Despite FCC inertia, cable ownership isn’t dead at the Commission, said agency officials. Martin’s failure to link cable and broadcast limits may make it easier to act first on caps, an official said: “It’s likely if they're not linked you'd see the cable item move first. But as for a specific time for that, I don’t know.” A reworked cap could retain the remanded limit of 30% of U.S. homes passed by cable one company can serve, said industry sources. NCTA hasn’t voiced a position on cable caps because there’s no proceeding.

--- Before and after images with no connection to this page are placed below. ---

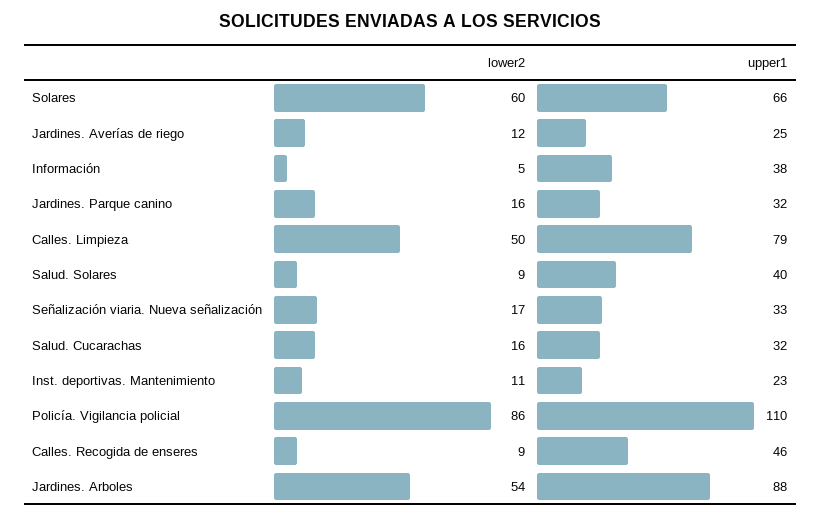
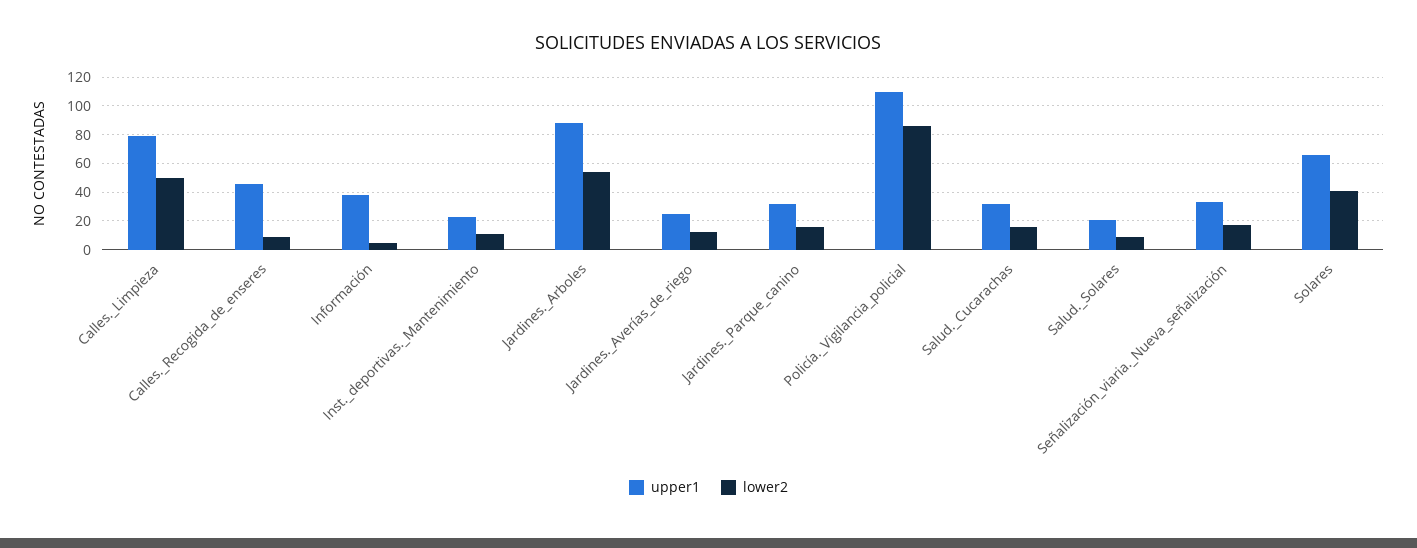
  {
    "lower2": {
-     "Solares": 60,
+     "Solares": 40,
      "Jardines. Averías de riego": 12,
      "Información": 5,
      "Jardines. Parque canino": 16,
      "Calles. Limpieza": 50,
      "Salud. Solares": 9,
      "Señalización viaria. Nueva señalización": 17,
      "Salud. Cucarachas": 16,
      "Inst. deportivas. Mantenimiento": 11,
      "Policía. Vigilancia policial": 86,
      "Calles. Recogida de enseres": 9,
      "Jardines. Arboles": 54
    },
    "upper1": {
      "Solares": 66,
      "Jardines. Averías de riego": 25,
      "Información": 38,
      "Jardines. Parque canino": 32,
      "Calles. Limpieza": 79,
-     "Salud. Solares": 40,
+     "Salud. Solares": 20,
      "Señalización viaria. Nueva señalización": 33,
      "Salud. Cucarachas": 32,
      "Inst. deportivas. Mantenimiento": 23,
      "Policía. Vigilancia policial": 110,
      "Calles. Recogida de enseres": 46,
      "Jardines. Arboles": 88
    }
  }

Comcast is the only cable operator in line to benefit from clarity on caps, communications lawyers and analysts said. The company is near the remanded 30% line. Comcast owned or had an “attributed” interest in cable systems serving 28.1% of all pay-TV subscribers as of June 30, it told the FCC last year. That portion may have slipped slightly because of the dissolution of some cable partnerships, said an industry source. “Comcast is obviously the one… It really doesn’t affect too many people,” said Janco analyst Matthew Harrigan. Time Warner Cable and other large operators would be affected only if they made large acquisitions, he said: “Unless you really had a lowering of the threshold, which I don’t think will happen, I don’t think it’s that big a deal for anybody.”